Ethisphere Institute
- Company type: Private (for-profit)
- Founded: 2007
- Founder: Alex Brigham
- Headquarters: Scottsdale, Arizona
- Website: ethisphere.com

= Ethisphere =

Business ethics organization

Ethisphere, formerly the Ethisphere Institute is a for-profit company that, for a fee, gives awards to companies for corporate ethics. The company has been criticized for its business model and the possible conflict of interest created when other companies pay for an assessment. Ethisphere assesses companies based on self-reported data and a survey. Companies dubbed "most ethical" by Ethisphere have included companies involved in major public scandals at the time.

==Operations==
The Executive Chairman of Ethisphere, Alex Brigham, created the institute in 2007, as part of Corpedia, a compliance training company. The company is located in Scottsdale, Arizona. In 2010, Corpedia was sold but Ethisphere's ownership was retained by Brigham.

The company publishes Ethisphere Magazine and announces its World's Most Ethical Companies award once a year. The company also offers verification services for corporate ethics under such names as "Ethics Inside Certification" and "Compliance Leader Verification". It hosts the Global Ethics Summit every March in New York City and manages a community of compliance, ethics and legal professionals known as BELA, the Business Ethics Leadership Alliance.

==Criticism==

Ethisphere has been criticized for its business model and the possible conflict of interest created when other companies pay for an assessment. Ethisphere assesses companies based on self-reported data and a survey. Companies dubbed "most ethical" by Ethisphere include Eastman Chemical and Blue Shield of California, despite the involvement of both in major public scandals at the time.
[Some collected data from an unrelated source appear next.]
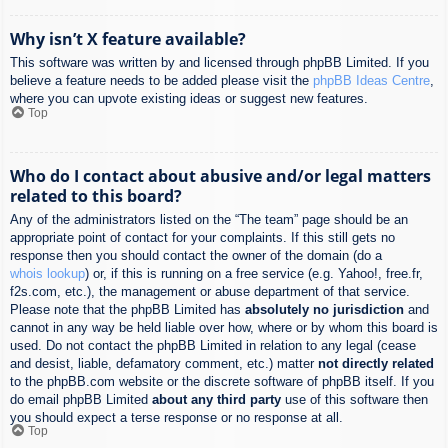
Why isn’t X feature available?
This software was written by and licensed through phpBB Limited. If you
believe a feature needs to be added please visit the
phpBB Ideas Centre
,
where you can upvote existing ideas or suggest new features.
Top
Who do I contact about abusive and/or legal matters
related to this board?
Any of the administrators listed on the “The team” page should be an
appropriate point of contact for your complaints. If this still gets no
response then you should contact the owner of the domain (do a
whois lookup
) or, if this is running on a free service (e.g. Yahoo!, free.fr,
f2s.com, etc.), the management or abuse department of that service.
Please note that the phpBB Limited has
absolutely no jurisdiction
and
cannot in any way be held liable over how, where or by whom this board is
used. Do not contact the phpBB Limited in relation to any legal (cease
and desist, liable, defamatory comment, etc.) matter
not directly related
to the phpBB.com website or the discrete software of phpBB itself. If you
do email phpBB Limited
about any third party
use of this software then
you should expect a terse response or no response at all.
Top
Ethisphere also awarded Elbit Systems of America, a branch of a large Israeli weapons manufacturer that has been widely protested for its role in the Gaza war, with the title of "one of the World's Most Ethical Companies". Some companies that are recognized often advertise for Ethisphere and pay additional licensing fees for the right to use the year-specific World’s Most Ethical Companies logo.